Amid so many macro risks to consider right now, should you put money to work in the global stock market today? I say yes. Considering that the U.S. stock market is near bear market territory and international markets have fared far worse, I assert today’s valuations are attractive setups for long-term investors. You might even get an intermediate-term recovery that could pay off handsomely.
Finding Value
Consider that global price-to-earnings multiples are downright cheap. That goes for many ex-U.S. markets as well as small- and mid-cap domestic indices. According to great charts from Ed Yardeni, the All-Country World Index (which VT for all intents and purposes tracks) sports a reasonable forward P/E ratio of 15.5-times as of April 28. That valuation has turned even cheaper as of May 11 considering that global equities have fallen several percentage points to kick off May.
Valuations Spanning The Globe
The EAFE (Europe, Australasia, and the Far East) index (EFA) is cheaper at just 13.0 times next year’s forecast earnings. Of course, the “E” in the P/E ratio is never a sure thing. Many pundits feel earnings estimates may drop over the coming months for various regions, namely Europe (VGK) as that continent endures sharp inflation and immediate geopolitical turmoil caused by Putin’s invasion of Ukraine.
Emerging Markets (VWO) trade at just 11.2-time earnings estimates. That’s historically exceptionally low and not far from the cheapest reading in about a decade. Meanwhile, the U.S. trades at a relatively lofty 18.3-times earnings. But consider that domestic “SMID” caps (VXF) are quite cheap as illustrated below.

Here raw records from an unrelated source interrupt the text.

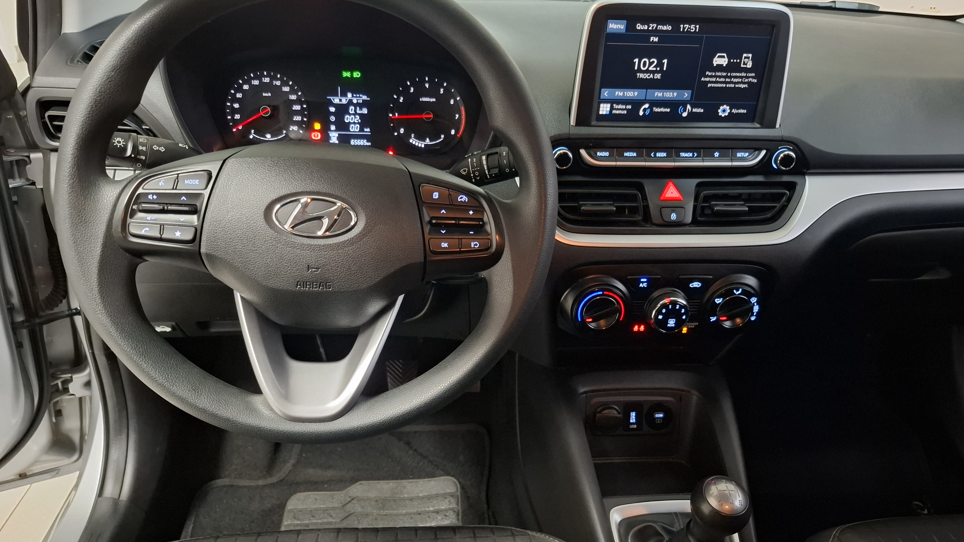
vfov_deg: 44.4
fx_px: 665
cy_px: 290
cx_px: 496
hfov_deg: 71.9
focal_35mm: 26
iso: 800
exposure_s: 1/20
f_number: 1.8
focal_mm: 5.54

U.S. Mid- And Small-Caps Attractively Priced
The S&P 400 MidCap Index (IVOO) and the S&P 600 SmallCap Index (VIOO) are venturing closer to extremely cheap levels. We’ll see how earnings arrive as 2022 presses on, but long-term investors should jump at the chance to own these inexpensive areas of the market. VT holds all of them. But what does the technical picture of VT look like? Is there more room to the downside? Chart time.
The Technical Take: VT Approaches Support
I see support just below where are right now. The psychologically important 20% bear market threshold is close to the last tick while the 38.2% Fibonacci retracement point has confluence there. Moreover, there’s historical support at prior resistance between $83 and $85. Technicians call this the polarity principle – what was once resistance should be future support. That’s the hope for the bulls at least.
The Bottom Line
Vanguard Total World Stock ETF looks good here for long-term investors seeking exposure to all global stocks. Sometimes keeping a portfolio simple is the approach you can most likely stick with through the good times and the troubled times (like right now). Attractive valuations, low cost, and price falling into support warrants a bullish view.